# Mock pizza for Atkin's diet users



## KathyD (Apr 7, 2005)

My boyfriend is on the Atkin's diet and came up with a way to have something that resembles pizza , yet is low carb. 

I'm not listing specific amounts because they aren't necessarily needed.

Low-carb flatbread or low-carb tortillas
mozarella or cheddar cheese (shredded)
Pepperoni
Bacon
Sausage or hamburger
Low-carb pizza sauce
mushrooms
any other meat or vegetable toppings that are low-carb
Mix or match any toppings to your taste

First add pizza sauce to flatbread or tortilla, then meat and/or vegetable toppings, then cheese. Bake at approximately 400 degrees until the flatbread or tortilla is crispy (or to your taste).

I'm not on the Atkin's diet but found this to be quite tasty.

~Kathy


----------



## Rob Babcock (Apr 8, 2005)

That Carbdown Flatout bread is fantastic!  I really love it.  It works very well as a burger bun, makes good bruscetta (if you don't over-toast it; it gets tough), is super for wraps, etc.  After watching _Good Eats_ last night, I'm thinking of trying them for low carb gyros sands.

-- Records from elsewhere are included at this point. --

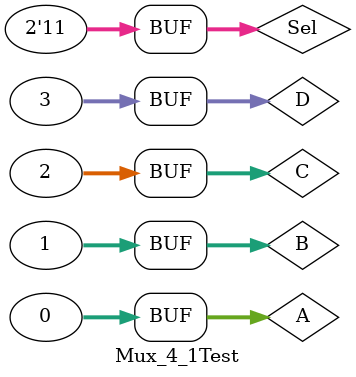
<source format=v>
`timescale 1ns / 1ps


module Mux_4_1Test;

	// Inputs
	reg [31:0] A;
	reg [31:0] B;
	reg [31:0] C;
	reg [31:0] D;
	reg [1:0] Sel;

	// Outputs
	wire [31:0] Out;

	// Instantiate the Unit Under Test (UUT)
	Mux_4_1 uut (
		.A(A), 
		.B(B), 
		.C(C), 
		.D(D), 
		.Sel(Sel), 
		.Out(Out)
	);

	initial begin
		// Initialize Inputs
		A = 0;
		B = 0;
		C = 0;
		D = 0;
		Sel = 0;

		// Wait 100 ns for global reset to finish
		#100;
	end
	
	initial 
		begin
			A = 32'b00; B = 32'b01; C = 32'b10; D = 32'b11; Sel = 2'b00;
			#10; A = 32'b00; B = 32'b01; C = 32'b10; D = 32'b11; Sel = 2'b01;
			#10; A = 32'b00; B = 32'b01; C = 32'b10; D = 32'b11; Sel = 2'b10;
			#10; A = 32'b00; B = 32'b01; C = 32'b10; D = 32'b11; Sel = 2'b11;
		end
      
endmodule


</source>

It definately has helped me give my Atkin's some more variety.  BTW, I've lost 60 lbs on Atkins and kept if off for over 2 years.


----------



## kyles (Apr 8, 2005)

I'm not on Atkins either, but am on a low GI diet, that's a great idea for pizza, especially if you control the amount of cheese and use a low fat one.


----------



## Rob Babcock (Apr 11, 2005)

Low Gi= low glycemic index?


----------